Focus on the good memories. You'll always miss your loved ones. My condolences to you and your family for your loss of your mother.

[–] 4 pts

The only cure is time.

[–] 3 pts

I lost my mom about a year ago. The relationship was complicated. She was pretty conservative too. One of her better qualities. For a few months I really couldn’t stop thinking about death. Its a bit better now.

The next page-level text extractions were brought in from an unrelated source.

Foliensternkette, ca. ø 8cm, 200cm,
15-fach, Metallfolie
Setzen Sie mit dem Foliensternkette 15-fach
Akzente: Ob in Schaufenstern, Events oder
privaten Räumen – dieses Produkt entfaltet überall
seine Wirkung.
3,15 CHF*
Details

Its hard to tell if Im upset about my mom dying or just fucking jews wrecking everything. Im being totally serious.

[–] 3 pts

Sorry to hear of your loss. I lost both. I didn’t care about my Dad, but when my mom died it hit me hard. The worst part was not having someone to call and share your accomplishments with. I felt a part of me that tethered me to earth was now gone. It gets better over time but takes quite a while. The best thing you can do is keep her memory alive.

[–] 3 pts

I lost both parents within a 4-month time span. It was difficult to deal with at the time but you get used to it. At odd times I find myself thinking things like, "Mom would have loved to see this..." or "Dad wasn't such an asshole after all..." but you learn to move on.

[–] 0 pt

I came to realize my Father was a hard ass when it was necessary, but I looked to him for advice and to my Mother for love. Does that make sense? I'm a girl.

[–] 0 pt

My father was hard on all of us but as we got older my brothers and I understood why. We are all self-reliant and know how to so all of the basic trades required to maintain a house. My mom taught us all to cook, clean, do laundry, etc. also to make us self-reliant.

[–] 3 pts

The comfort of God as a loving Father through a relationship with Jesus Christ will send the Holy Spirit, the greatest comforter, into your life. Turn to Christ, as I am sure there is no better answer to help with the pain of searing loss. https://www.gracechurch.org/about/gospel https://www.gracechurch.org/sermons/4888

[–] 3 pts

It never gets easy, just less directly painful over time. My dad died ten years ago and I still think about him all the time.